OK so I'd probably have to be a bit silly not to believe that there was something in this by now, but would I really know?
Had I been reluctant, at first, to take your word for it, there were several heavyweight reasons given above that might have convinced me to believe you:
Consensus - lots of people say so.
Scientific evidence - scientists have proved it by mathematical reasoning and experiments in different parts of the world yielded similar results and, so far, no one has been unable to disprove it.
Authority - the guys with the power say it's bad for me and it says so in my magazine and on the BBC!
Experience - I've felt it for myself
Which is the most convincing?
There was a time when a majority of people believed that the Earth was flat. And it's not that long since a majority of people, including eminent scientists at the time, believed that the sun went round the Earth. Well, it was obvious, wasn't it?
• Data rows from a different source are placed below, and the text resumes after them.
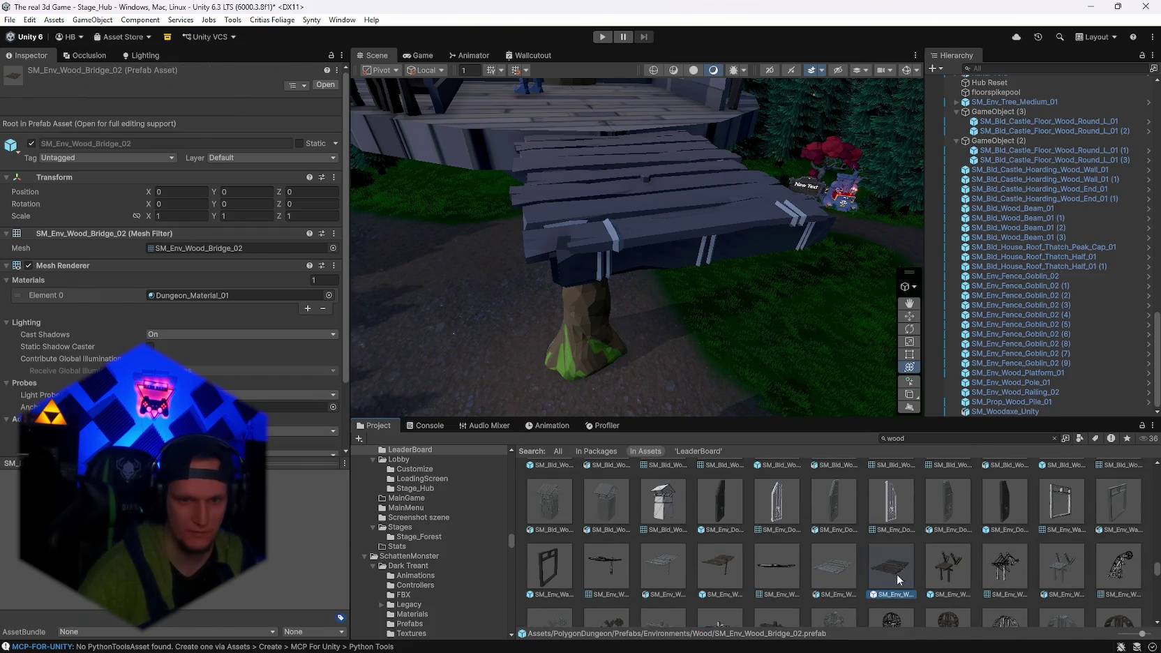
Drop SM_Env_Wood_Bridge_02 into the scene, stand it upright and line it up with the walkway.
{"action": "left_click_drag", "start_coordinate": [679, 410], "coordinate": [680, 410]}
{"action": "scroll", "coordinate": [674, 302], "scroll_direction": "up", "scroll_amount": 3}
{"action": "mouse_move", "coordinate": [683, 275]}
{"action": "left_mouse_down"}
{"action": "mouse_move", "coordinate": [699, 194]}
{"action": "mouse_move", "coordinate": [744, 180]}
{"action": "mouse_move", "coordinate": [750, 197]}
{"action": "left_mouse_up"}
Are magazine articles and books always written by people who know what they are talking about? Do governments always know what's best for us? And of course, who am I to argue with big G?
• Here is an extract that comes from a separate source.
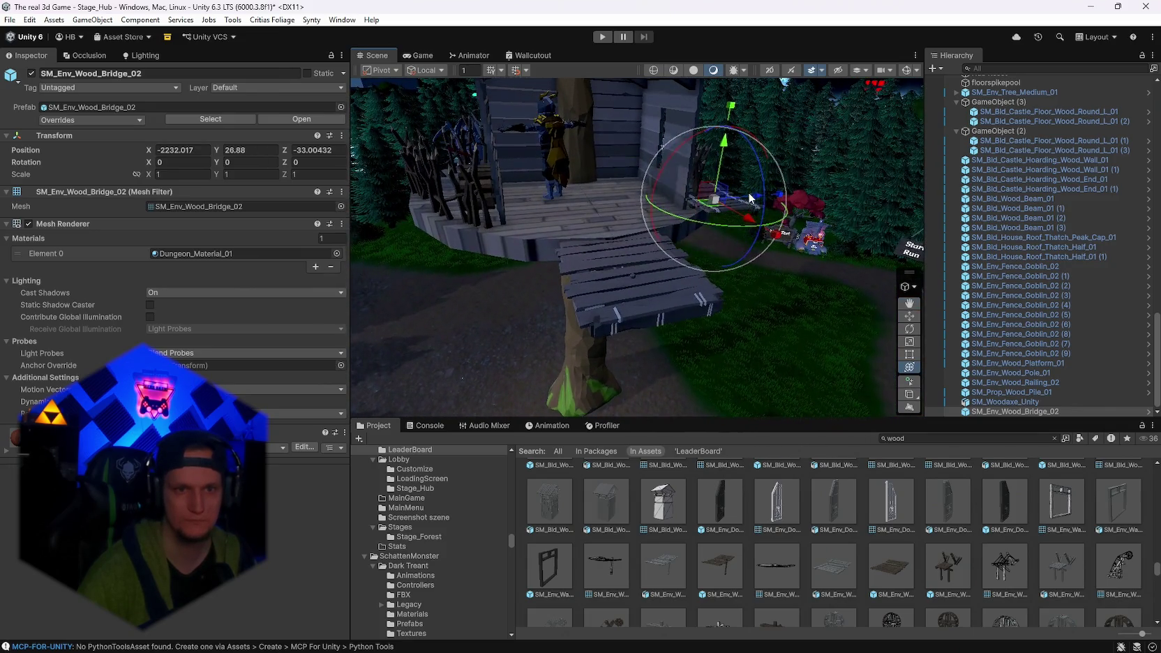
{"action": "left_click_drag", "start_coordinate": [616, 228], "coordinate": [677, 352]}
Experience maybe has the edge here but can we always be sure that what we experience is true? Who's truth are we talking about?
And when it comes to issues other than our little example about matches, are we always so sure and is our certainty justified?
Most scientists readily admit that our knowledge of the universe is incomplete. We test our theories and work out the laws as far as our observations and reasoning allow us at any given time but the "truth", as we currently know it, is subject to change in the light of new evidence which broadens or re-clarifies our viewpoint.
Someone once said "You shall know the truth, the truth shall set you free." So perhaps it's worth discovering what that truth is.
If I tell the truth, what I am doing is being honest about what I believe to be true at this particular instant in time. If my understanding of the truth changes tomorrow in the light of new information, that doesn't mean I am lying now, I'm perhaps just badly informed or delusional.
If my "truth" turns out to be inaccurate, the question then becomes: was there an objective truth all along that I just wasn't aware of at the time or is truth an ephemeral thing that depends on our individual perceptions of what is real?
Philosophers have argued about this, possibly for as long as there have been philosophers. What do you think?